The input:
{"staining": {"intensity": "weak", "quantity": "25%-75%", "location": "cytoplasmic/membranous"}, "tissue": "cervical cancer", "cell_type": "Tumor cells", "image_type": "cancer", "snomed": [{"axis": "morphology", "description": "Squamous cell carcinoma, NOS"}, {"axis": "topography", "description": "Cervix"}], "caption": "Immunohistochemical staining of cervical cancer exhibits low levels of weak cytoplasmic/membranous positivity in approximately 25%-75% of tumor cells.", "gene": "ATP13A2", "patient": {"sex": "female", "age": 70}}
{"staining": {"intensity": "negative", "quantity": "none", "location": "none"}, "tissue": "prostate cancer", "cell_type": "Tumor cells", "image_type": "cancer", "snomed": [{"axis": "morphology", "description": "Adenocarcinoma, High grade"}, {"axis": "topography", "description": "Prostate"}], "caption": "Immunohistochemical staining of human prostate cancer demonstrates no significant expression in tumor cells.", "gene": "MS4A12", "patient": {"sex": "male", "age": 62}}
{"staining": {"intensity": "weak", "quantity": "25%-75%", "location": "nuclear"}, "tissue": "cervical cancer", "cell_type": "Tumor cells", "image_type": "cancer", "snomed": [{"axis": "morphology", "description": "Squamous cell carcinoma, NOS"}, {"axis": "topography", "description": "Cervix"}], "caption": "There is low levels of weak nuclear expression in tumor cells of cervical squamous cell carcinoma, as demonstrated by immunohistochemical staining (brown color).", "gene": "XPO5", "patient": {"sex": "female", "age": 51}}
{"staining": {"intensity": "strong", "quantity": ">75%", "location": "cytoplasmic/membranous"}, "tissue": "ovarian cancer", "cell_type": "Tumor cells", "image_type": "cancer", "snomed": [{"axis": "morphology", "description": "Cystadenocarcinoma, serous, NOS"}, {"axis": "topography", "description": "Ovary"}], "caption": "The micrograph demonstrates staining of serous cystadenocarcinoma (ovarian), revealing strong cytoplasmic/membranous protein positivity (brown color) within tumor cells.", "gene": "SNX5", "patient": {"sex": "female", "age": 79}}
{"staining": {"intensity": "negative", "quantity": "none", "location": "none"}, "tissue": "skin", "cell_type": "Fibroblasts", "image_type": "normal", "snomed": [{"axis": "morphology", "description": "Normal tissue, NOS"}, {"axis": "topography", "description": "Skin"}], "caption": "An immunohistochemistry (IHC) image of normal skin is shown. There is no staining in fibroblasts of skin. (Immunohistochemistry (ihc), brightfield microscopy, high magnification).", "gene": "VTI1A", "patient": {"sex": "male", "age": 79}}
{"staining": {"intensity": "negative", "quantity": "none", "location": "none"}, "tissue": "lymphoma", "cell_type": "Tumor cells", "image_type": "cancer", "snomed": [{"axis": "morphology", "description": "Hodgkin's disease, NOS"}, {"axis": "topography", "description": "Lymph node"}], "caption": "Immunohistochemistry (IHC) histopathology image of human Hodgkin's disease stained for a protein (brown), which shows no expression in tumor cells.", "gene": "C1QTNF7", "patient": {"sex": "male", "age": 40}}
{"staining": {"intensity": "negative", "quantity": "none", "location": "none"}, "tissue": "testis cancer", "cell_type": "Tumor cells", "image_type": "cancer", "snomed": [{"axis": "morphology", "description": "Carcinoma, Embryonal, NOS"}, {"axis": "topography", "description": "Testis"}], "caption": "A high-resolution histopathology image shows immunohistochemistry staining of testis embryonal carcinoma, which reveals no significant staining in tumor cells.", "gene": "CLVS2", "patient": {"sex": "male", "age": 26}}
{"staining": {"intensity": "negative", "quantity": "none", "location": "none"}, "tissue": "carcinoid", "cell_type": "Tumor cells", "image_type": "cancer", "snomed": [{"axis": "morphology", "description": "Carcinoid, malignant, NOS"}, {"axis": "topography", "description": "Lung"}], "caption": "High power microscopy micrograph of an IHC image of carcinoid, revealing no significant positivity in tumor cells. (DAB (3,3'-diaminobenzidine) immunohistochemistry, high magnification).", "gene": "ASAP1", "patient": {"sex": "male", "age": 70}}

Exercise objective: Repeat back the listing above exactly, including every line.

Written answer:
{"staining": {"intensity": "weak", "quantity": "25%-75%", "location": "cytoplasmic/membranous"}, "tissue": "cervical cancer", "cell_type": "Tumor cells", "image_type": "cancer", "snomed": [{"axis": "morphology", "description": "Squamous cell carcinoma, NOS"}, {"axis": "topography", "description": "Cervix"}], "caption": "Immunohistochemical staining of cervical cancer exhibits low levels of weak cytoplasmic/membranous positivity in approximately 25%-75% of tumor cells.", "gene": "ATP13A2", "patient": {"sex": "female", "age": 70}}
{"staining": {"intensity": "negative", "quantity": "none", "location": "none"}, "tissue": "prostate cancer", "cell_type": "Tumor cells", "image_type": "cancer", "snomed": [{"axis": "morphology", "description": "Adenocarcinoma, High grade"}, {"axis": "topography", "description": "Prostate"}], "caption": "Immunohistochemical staining of human prostate cancer demonstrates no significant expression in tumor cells.", "gene": "MS4A12", "patient": {"sex": "male", "age": 62}}
{"staining": {"intensity": "weak", "quantity": "25%-75%", "location": "nuclear"}, "tissue": "cervical cancer", "cell_type": "Tumor cells", "image_type": "cancer", "snomed": [{"axis": "morphology", "description": "Squamous cell carcinoma, NOS"}, {"axis": "topography", "description": "Cervix"}], "caption": "There is low levels of weak nuclear expression in tumor cells of cervical squamous cell carcinoma, as demonstrated by immunohistochemical staining (brown color).", "gene": "XPO5", "patient": {"sex": "female", "age": 51}}
{"staining": {"intensity": "strong", "quantity": ">75%", "location": "cytoplasmic/membranous"}, "tissue": "ovarian cancer", "cell_type": "Tumor cells", "image_type": "cancer", "snomed": [{"axis": "morphology", "description": "Cystadenocarcinoma, serous, NOS"}, {"axis": "topography", "description": "Ovary"}], "caption": "The micrograph demonstrates staining of serous cystadenocarcinoma (ovarian), revealing strong cytoplasmic/membranous protein positivity (brown color) within tumor cells.", "gene": "SNX5", "patient": {"sex": "female", "age": 79}}
{"staining": {"intensity": "negative", "quantity": "none", "location": "none"}, "tissue": "skin", "cell_type": "Fibroblasts", "image_type": "normal", "snomed": [{"axis": "morphology", "description": "Normal tissue, NOS"}, {"axis": "topography", "description": "Skin"}], "caption": "An immunohistochemistry (IHC) image of normal skin is shown. There is no staining in fibroblasts of skin. (Immunohistochemistry (ihc), brightfield microscopy, high magnification).", "gene": "VTI1A", "patient": {"sex": "male", "age": 79}}
{"staining": {"intensity": "negative", "quantity": "none", "location": "none"}, "tissue": "lymphoma", "cell_type": "Tumor cells", "image_type": "cancer", "snomed": [{"axis": "morphology", "description": "Hodgkin's disease, NOS"}, {"axis": "topography", "description": "Lymph node"}], "caption": "Immunohistochemistry (IHC) histopathology image of human Hodgkin's disease stained for a protein (brown), which shows no expression in tumor cells.", "gene": "C1QTNF7", "patient": {"sex": "male", "age": 40}}
{"staining": {"intensity": "negative", "quantity": "none", "location": "none"}, "tissue": "testis cancer", "cell_type": "Tumor cells", "image_type": "cancer", "snomed": [{"axis": "morphology", "description": "Carcinoma, Embryonal, NOS"}, {"axis": "topography", "description": "Testis"}], "caption": "A high-resolution histopathology image shows immunohistochemistry staining of testis embryonal carcinoma, which reveals no significant staining in tumor cells.", "gene": "CLVS2", "patient": {"sex": "male", "age": 26}}
{"staining": {"intensity": "negative", "quantity": "none", "location": "none"}, "tissue": "carcinoid", "cell_type": "Tumor cells", "image_type": "cancer", "snomed": [{"axis": "morphology", "description": "Carcinoid, malignant, NOS"}, {"axis": "topography", "description": "Lung"}], "caption": "High power microscopy micrograph of an IHC image of carcinoid, revealing no significant positivity in tumor cells. (DAB (3,3'-diaminobenzidine) immunohistochemistry, high magnification).", "gene": "ASAP1", "patient": {"sex": "male", "age": 70}}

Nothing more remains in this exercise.